LONDON.- The ICA presents the first UK solo presentation of works by Betty Woodman (born 1930), one of the most important contemporary artists working with ceramics today. The exhibition focuses on work Woodman has created in the last ten years, including a number of major new mixed media pieces.
Betty Woodman began making work in 1950 with clay as her chosen medium, and throughout her practice has constantly explored new directions and introduced new techniques and media. Woodman's conceptual boldness and her ambitious experimentation in which she combines such unlikely materials as lacquer paint on earthenware and terra sigillata, a slip glaze often used on ancient ceramics, on paper have generated a unique series of innovations. Significantly the ways in which she combines ceramics and painting in her three-dimensional works, resonates with younger generations of artists.
All her work relates to her ceramics, their decorative design, imagery and unusual use of various media, and can be seen as a way of exploring her painterly sensibility. For many years she has focused on the vase, which over time has become her most salient subject. For Woodman, the vase can be a vessel, a human body, and animal figure, a metaphor, or an art-historical reference. Painting, particularly in recent years, plays a key role in the work of Betty Woodman. Her later works are large, colourful drawings and paintings on handmade paper or canvas that combine graphite, ink and lacquer with terra sigillata and wax. Her work alludes to and blends numerous sources, including Minoan and Egyptian art, Greek and Etruscan sculpture, Tang Dynasty works, majolica and Sèvres porcelain, Italian Baroque architecture, and the paintings of Bonnard, Picasso and Matisse.
The ICA exhibition follows her first solo museum show in Italy, at the Museo Marino Marini in Florence which is the artists second home and where she has been living and working for six months of every year for over fifty years. Although each exhibition will have a bespoke selection of works, they will both focus on her recent production, especially works made after 2006, the year of her major retrospective at the Metropolitan Museum in New York, while taking stock of her continued relevance to contemporary art and her importance among post-World War II artists.
The ICA will present a vibrant public programme of talks and events to coincide with the exhibition.

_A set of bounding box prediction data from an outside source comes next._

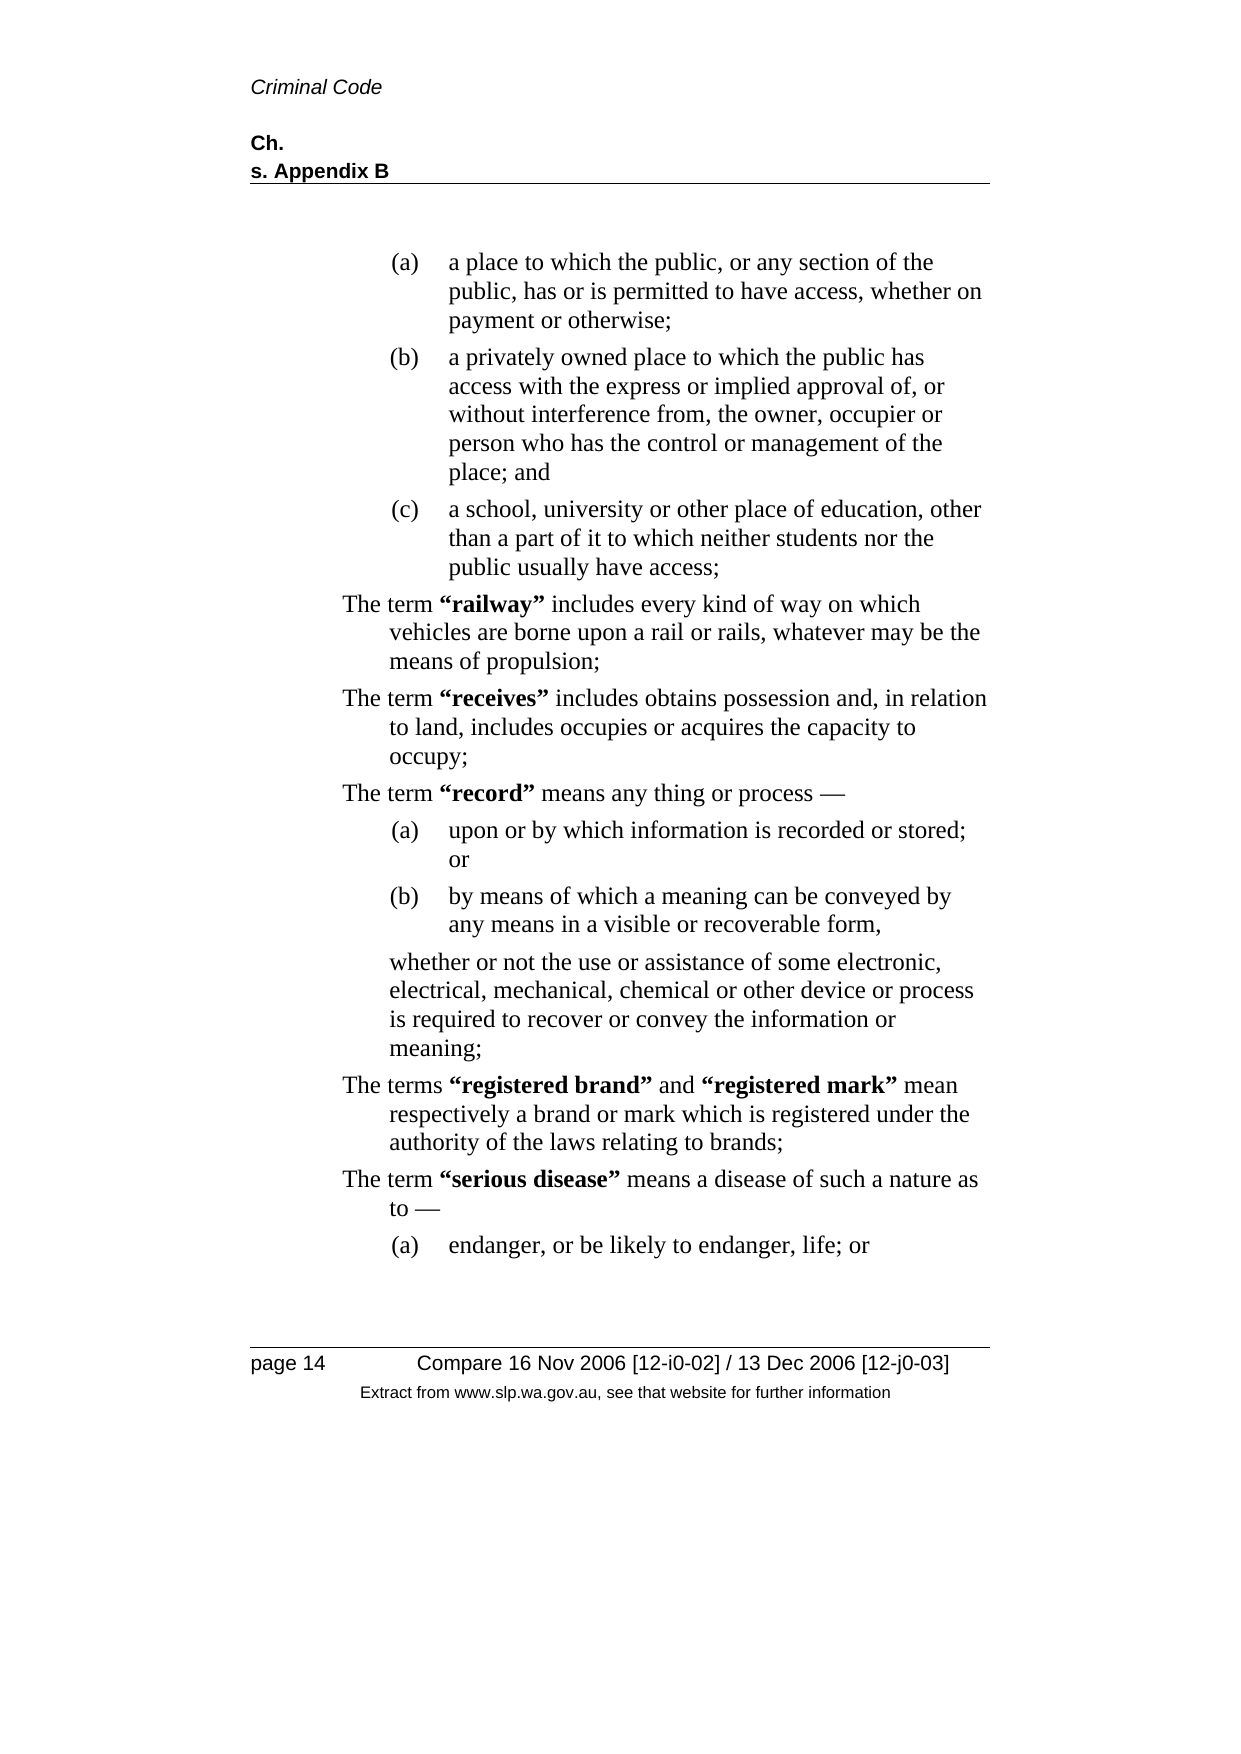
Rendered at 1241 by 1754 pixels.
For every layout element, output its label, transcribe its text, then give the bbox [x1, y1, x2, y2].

text (b) a privately owned place to which the public has access with the express or implied approval of, or without interference from, the owner, occupier or person who has the control or management of the place; and [250, 342, 990, 486]
text The term “receives” includes obtains possession and, in relation to land, includes occupies or acquires the capacity to occupy; [250, 683, 990, 769]
text (c) a school, university or other place of education, other than a part of it to which neither students nor the public usually have access; [250, 494, 990, 580]
text (b) by means of which a meaning can be conveyed by any means in a visible or recoverable form, [250, 881, 990, 938]
text The term “railway” includes every kind of way on which vehicles are borne upon a rail or rails, whatever may be the means of propulsion; [250, 589, 990, 675]
text (a) endanger, or be likely to endanger, life; or [250, 1230, 990, 1259]
text The term “record” means any thing or process — [250, 778, 990, 807]
text The terms “registered brand” and “registered mark” mean respectively a brand or mark which is registered under the authority of the laws relating to brands; [250, 1070, 990, 1156]
text whether or not the use or assistance of some electronic, electrical, mechanical, chemical or other device or process is required to recover or convey the information or meaning; [250, 947, 990, 1062]
text (a) a place to which the public, or any section of the public, has or is permitted to have access, whether on payment or otherwise; [250, 247, 990, 334]
text (a) upon or by which information is recorded or stored; or [250, 815, 990, 872]
text The term “serious disease” means a disease of such a nature as to — [250, 1164, 990, 1222]
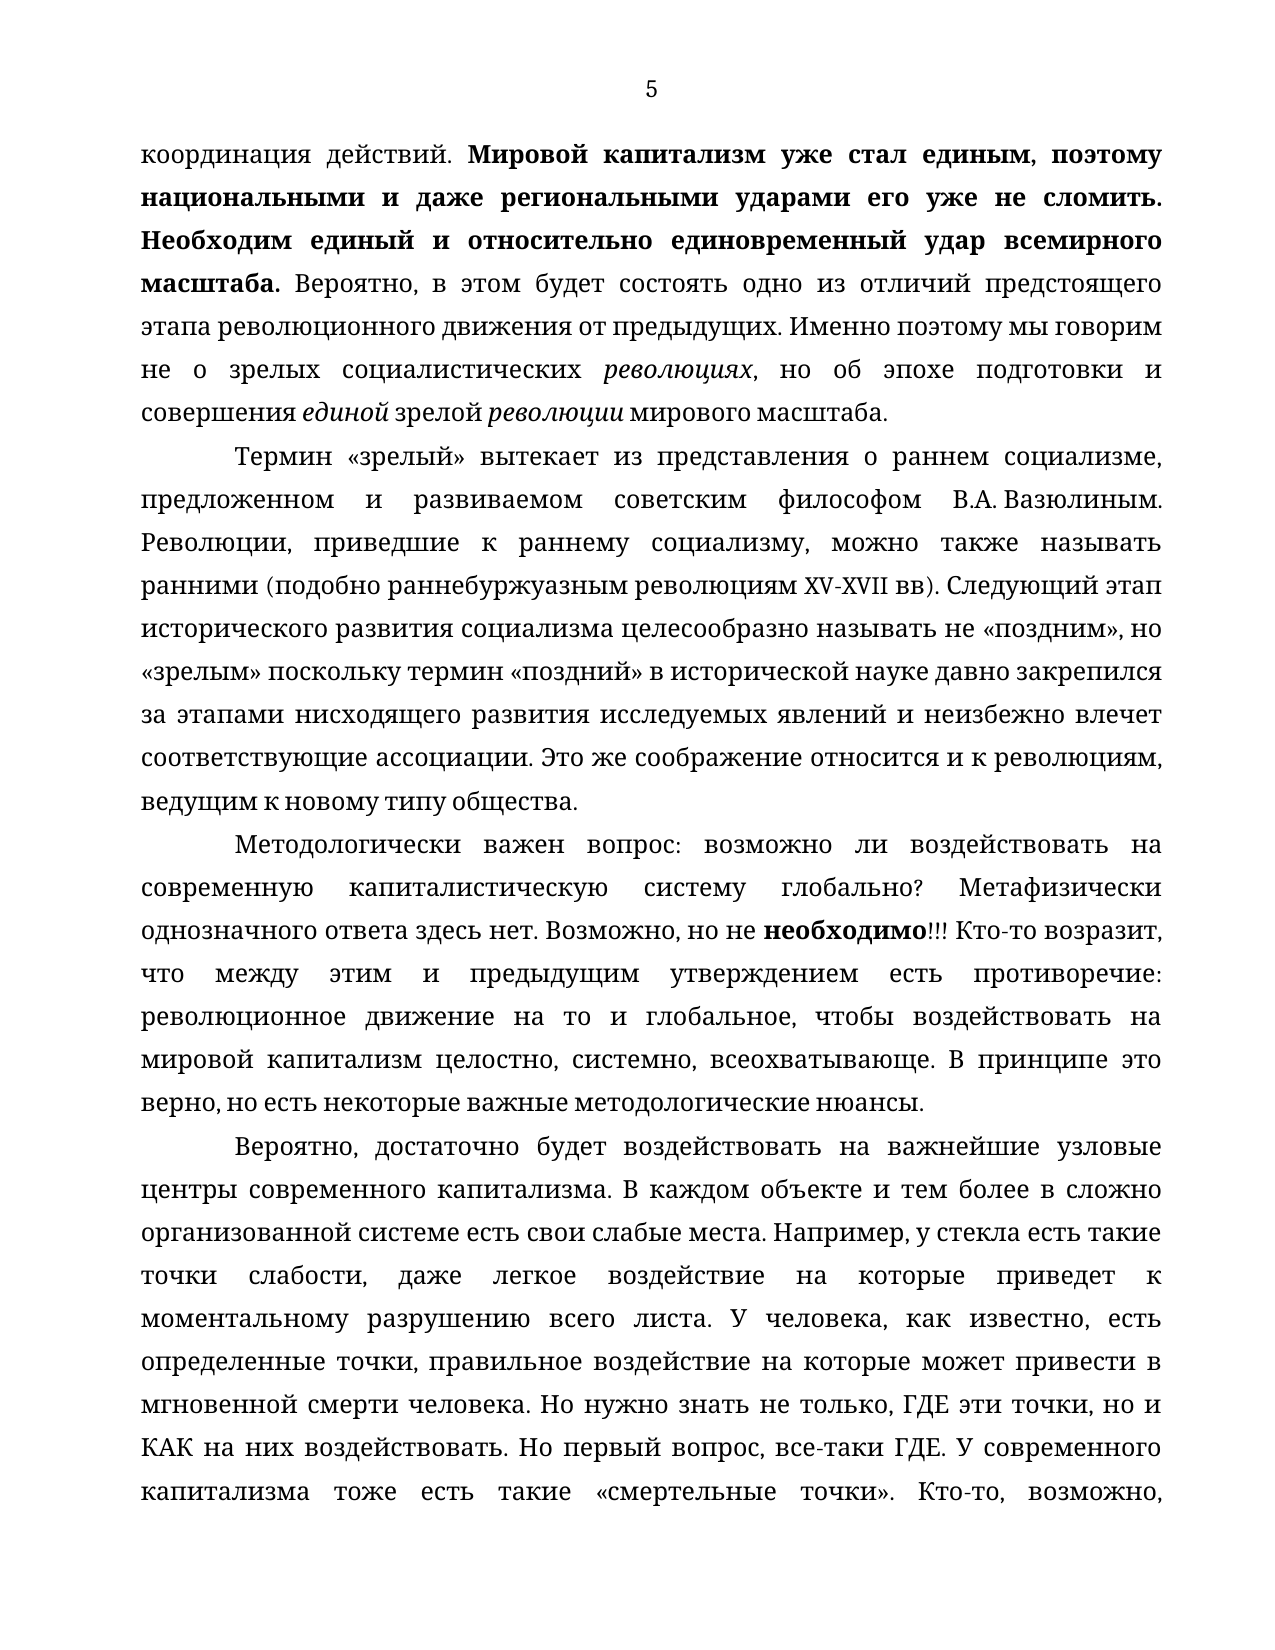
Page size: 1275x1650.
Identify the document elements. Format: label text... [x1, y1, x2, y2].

text Методологически важен вопрос: возможно ли воздействовать на современную капиталистическую систему глобально? Метафизически однозначного ответа здесь нет. Возможно, но не необходимо!!! Кто-то возразит, что между этим и предыдущим утверждением есть противоречие: революционное движение на то и глобальное, чтобы воздействовать на мировой капитализм целостно, системно, всеохватывающе. В принципе это верно, но есть некоторые важные методологические нюансы. [141, 831, 1162, 1118]
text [141, 1132, 1162, 1506]
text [141, 141, 1162, 428]
text Термин «зрелый» вытекает из представления о раннем социализме, предложенном и развиваемом советским философом В.А. Вазюлиным. Революции, приведшие к раннему социализму, можно также называть ранними (подобно раннебуржуазным революциям XV-XVII вв). Следующий этап исторического развития социализма целесообразно называть не «поздним», но «зрелым» поскольку термин «поздний» в исторической науке давно закрепился за этапами нисходящего развития исследуемых явлений и неизбежно влечет соответствующие ассоциации. Это же соображение относится и к революциям, ведущим к новому типу общества. [141, 442, 1162, 816]
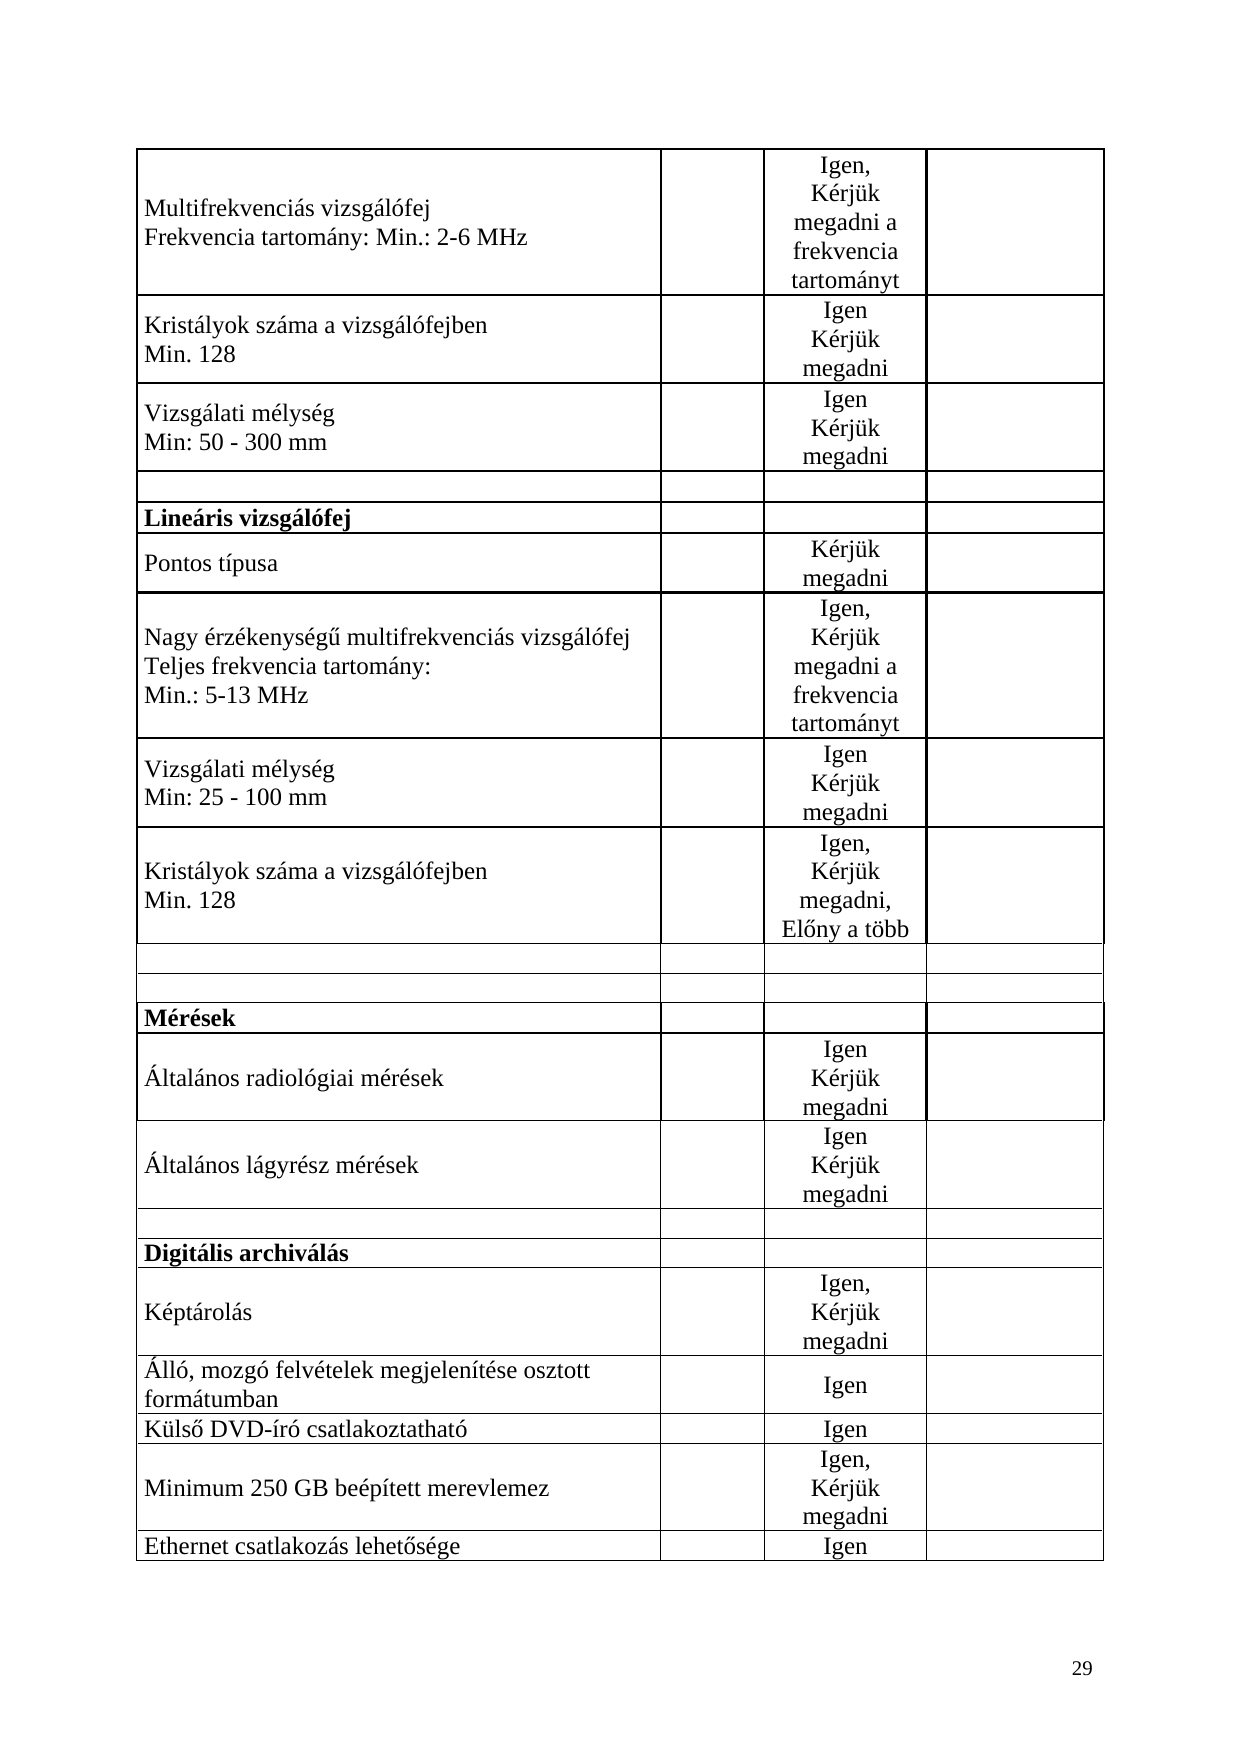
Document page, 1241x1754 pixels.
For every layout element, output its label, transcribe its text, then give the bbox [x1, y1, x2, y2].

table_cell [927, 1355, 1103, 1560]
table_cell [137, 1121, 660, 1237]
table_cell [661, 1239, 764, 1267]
table_cell [662, 739, 763, 826]
table_cell [928, 594, 1103, 737]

Betty Woodman has been commissioned to make a new work for the Liverpool Biennale, opening in July 2016.
Curated by Vincenzo de Bellis with the ICA.
Over the course of her lengthy career, Betty Woodman (b. 1930, Norwalk, Connecticut, USA) has had numerous solo exhibitions at museums and galleries internationally as well as been included in frequent group exhibitions. Since her retrospective at the Metropolitan Museum of Art in New York, The Art of Betty Woodman, in 2006, these include: Betty Woodman, Museo Marino Marini, Florence, 2015; BIACI - 1st Bienial Internacional de Arte Contemporáneo Cartagena de Indias, Colombia, Cartagena, 2014; Alessandros Rooms, Art Unlimited, Art Basel, Basel, 2013; Playing House, Brooklyn Museum, Brooklyn, New York, 2012; Postmodernism: Style and Subversion, 1970-1990, Victoria and Albert Museum, London, 2011; Roman Fresco/Pleasures and Places, American Academy in Rome, Rome, 2010; Lallegra vitalità delle porcellane, Museo Delle Porcellane, Palazzo Pitti, Giardino di Boboli, Florence, 2009; and many more. Her work is included in more than fifty public collections including the Boston Museum of Fine Arts, Boston, Massachusetts; Metropolitan Museum of Art, New York, New York; Musée des Arts Decoratifs Paris, France; Museum of Modern Art, New York, New York; National Gallery of Art, Washington, D.C.; National Museum Wales, Cardiff, Wales, UK; Stedelijk Museum, Amsterdam, The Netherlands; Victoria and Albert Museum, London, England; Whitney Museum of American Art, New York, New York. Woodman currently lives and works in New York City and Antella, Italy. Forthcoming Salon94 will present a solo booth of Woodmans work from the 1980s at Frieze Masters this October and the artist has been invited to participate in the Liverpool Biennial in summer 2016.